The following day a clamor arose for the expulsion of the army garrison from Atitian. Father Tom McSherry quietly set up microphones in the square, as more than half the town’s twenty thousand residents gathered to hear the Attorney for Human Rights and other speakers demand the army’s removal. Mayor-elect Ramirez went on national TV to denounce the murder and the disappearance of two thousand Atitecos over the past eleven years. Before thousands of astonished viewers, he laid the blame squarely on the army.

In spite of the fact that a Maya town was finally able to stand up to the atrocities of the Guatemalan army, the peace accord had not yet been drafted or signed, and Pedro Rafael Gonzalez Chavajay knew that for him to paint this massacre posed a risk for him. I visited him within weeks of the massacre, and he was determined to depict the massacre in a painting.  For my part I felt it was the most important theme he could paint, and that among the Tz’utujil artists, he was the only artist who would attempt it or do it justice. When I visited again the following year, he still hadn’t started it and the reason was clear. His house was always open during the day, and anyone could just walk into his studio at the front of the house and see what he was painting. He could hide a small or even medium size painting, but the large size that such a major painting required could not be disguised.  Although he did not fear for himself, he feared for his family. I pledged to get him a visa so he could paint it in the United States. He did a sketch on the canvas, painted in the church and background, and told people who asked that this painting was a procession. He then brought it rolled up and finished it in San Francisco, coincidentally three years to the day from when the massacre occurred. During the time of violence during the early 1980s, around 200,000 Mayas were found murdered in similar circumstances.

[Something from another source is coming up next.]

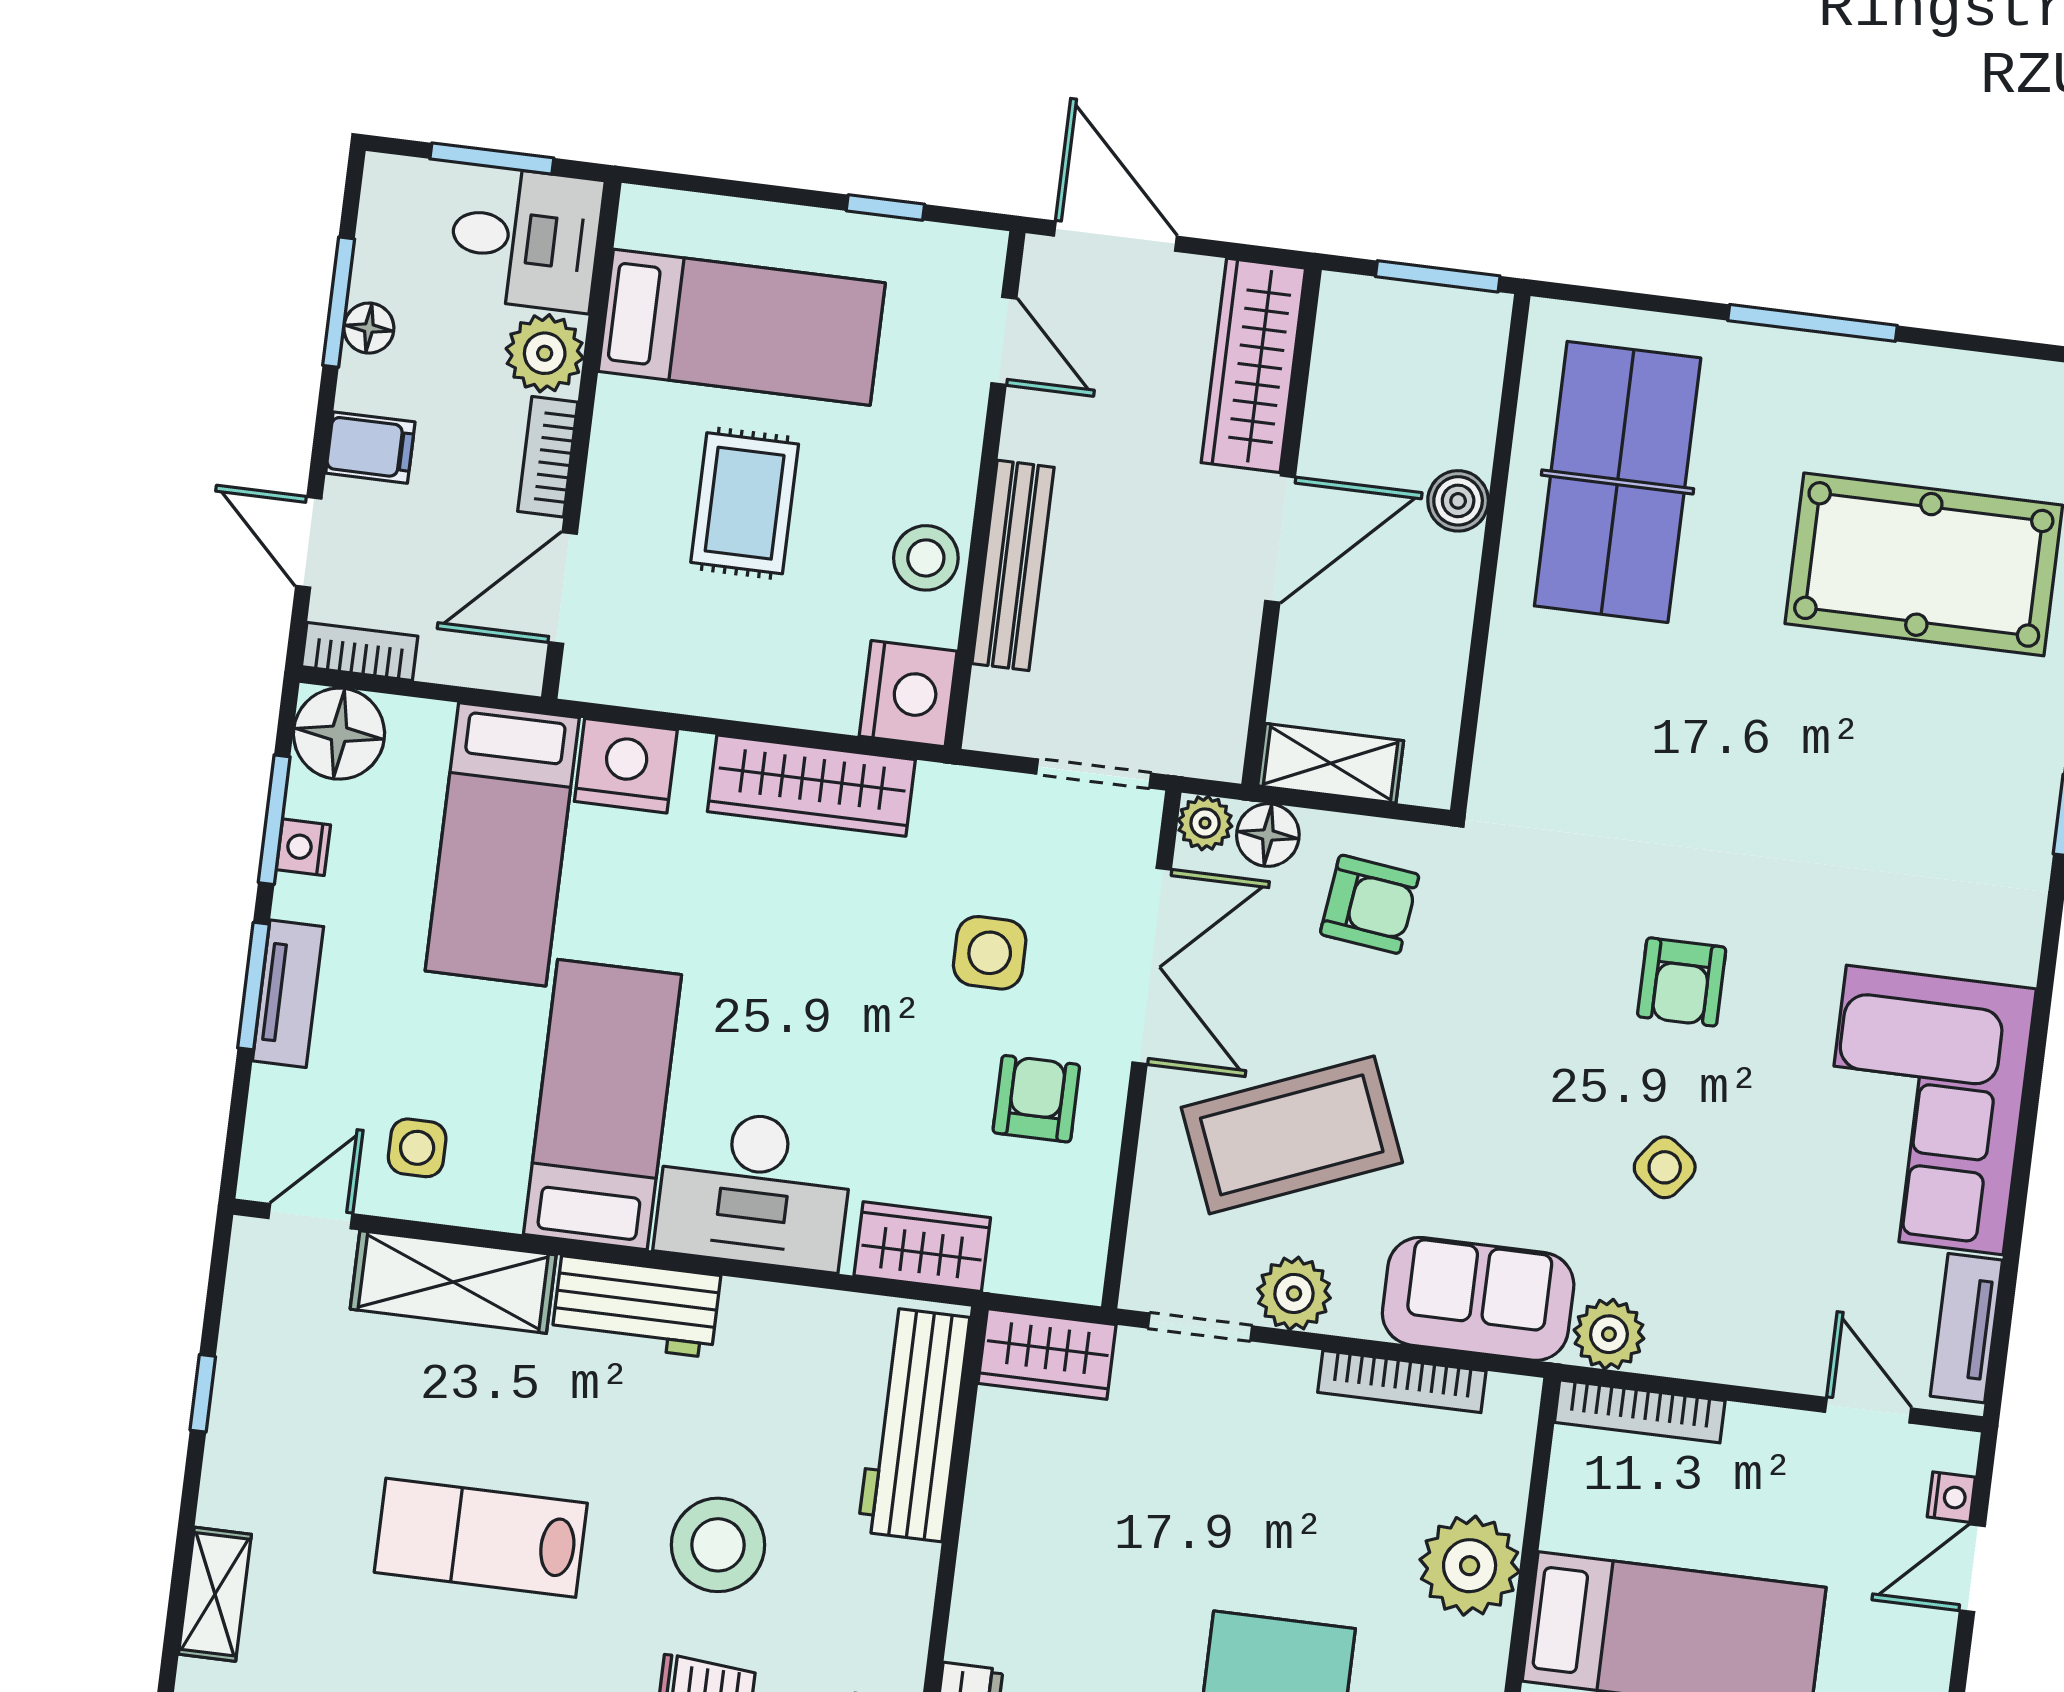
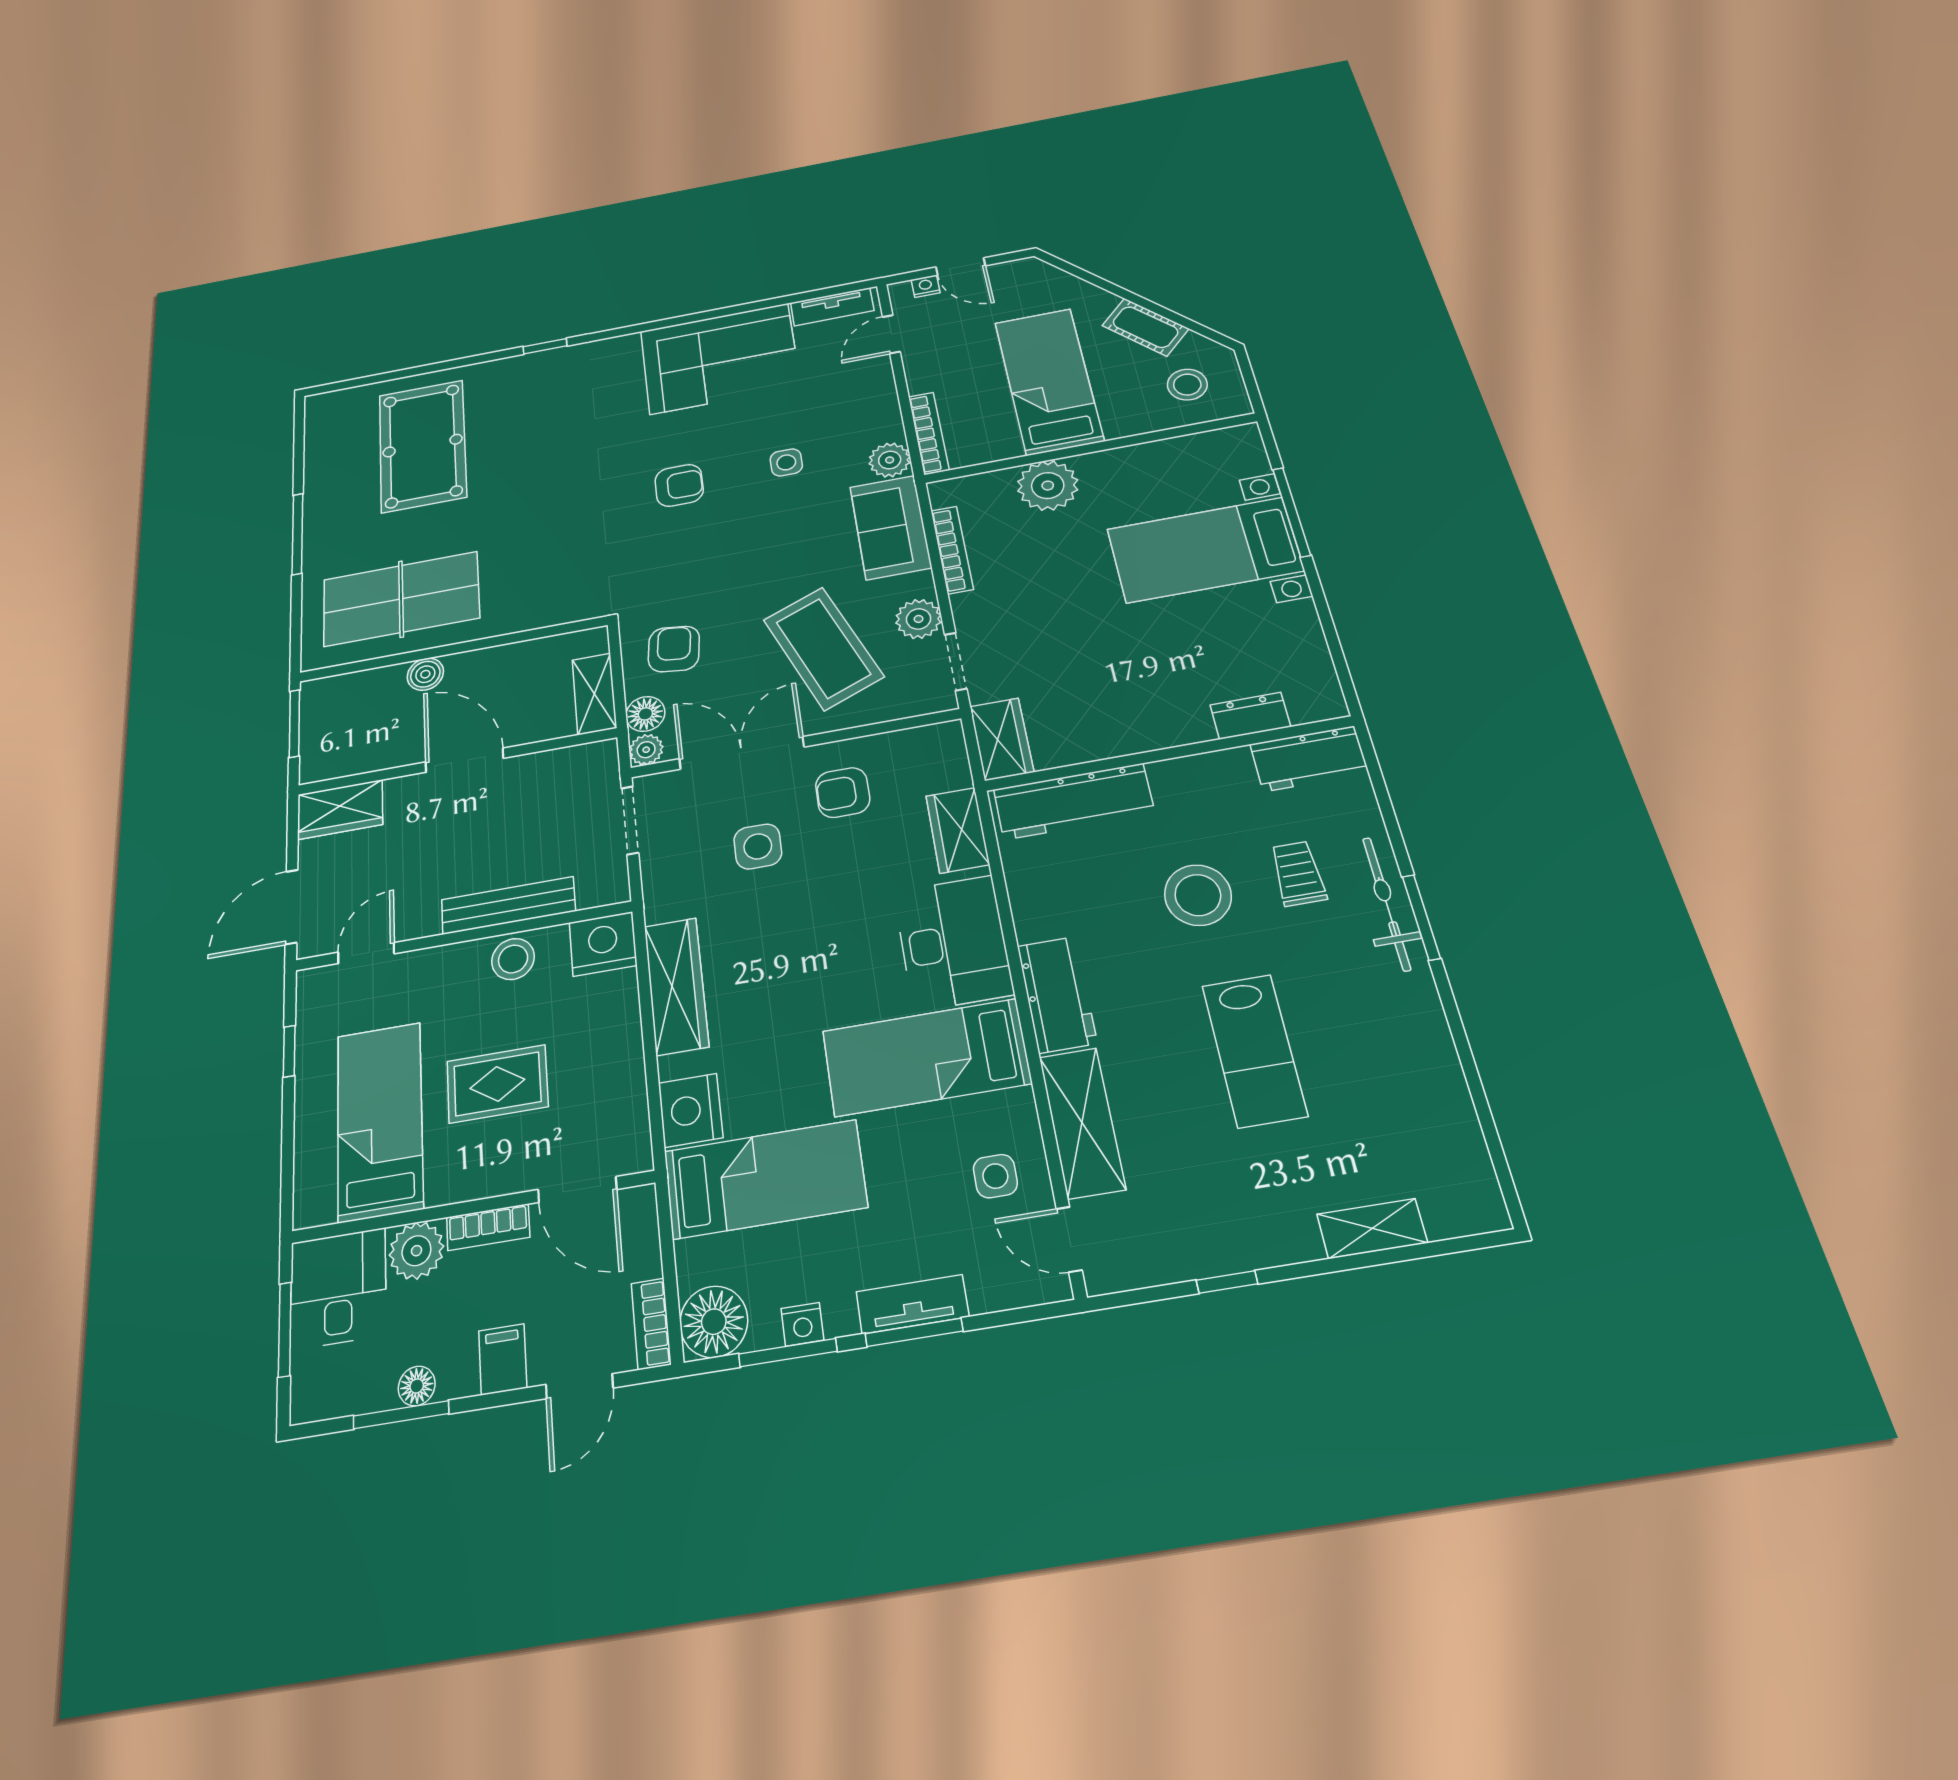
wardrobe: (1253, 365) -> (340, 809), width x0.67
side table: (1665, 1167) -> (786, 462), turned -37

I visited Santiago Atitlán with artist Mariano Gonzalez Chavajay a few weeks after the massacre, I now forget the reason but the experience left an indelible impression on me. The town was in mourning. Every entrance to a house or building in town had a black bow over the doorway. I was not prepared for what I saw when we reached the municipalidad (town hall) in the center of town. In the windows on either side of the door were photographs of over 500 people—on one side people who had been assassinated since around 1980, and on the other side, all the people who had just disappeared and never been found. Looking at the faces of the men, women, and children of all ages who lost their lives to the violence brought home how everyone in this town of around 20,000 had been touched. Nearly one out of every ten people had been murdered. I knew in my heart at that time that the military was responsible for most of these deaths, and that the top people in the military had been trained in the my country, the United States, and that we had supplied the military with many of their weapons. The president of the United States, the Congress, our military, and the people of the United States had all miserably failed these and other Maya in Guatemala. They paid with their lives for our fear of Communism, something which most of them knew nothing about.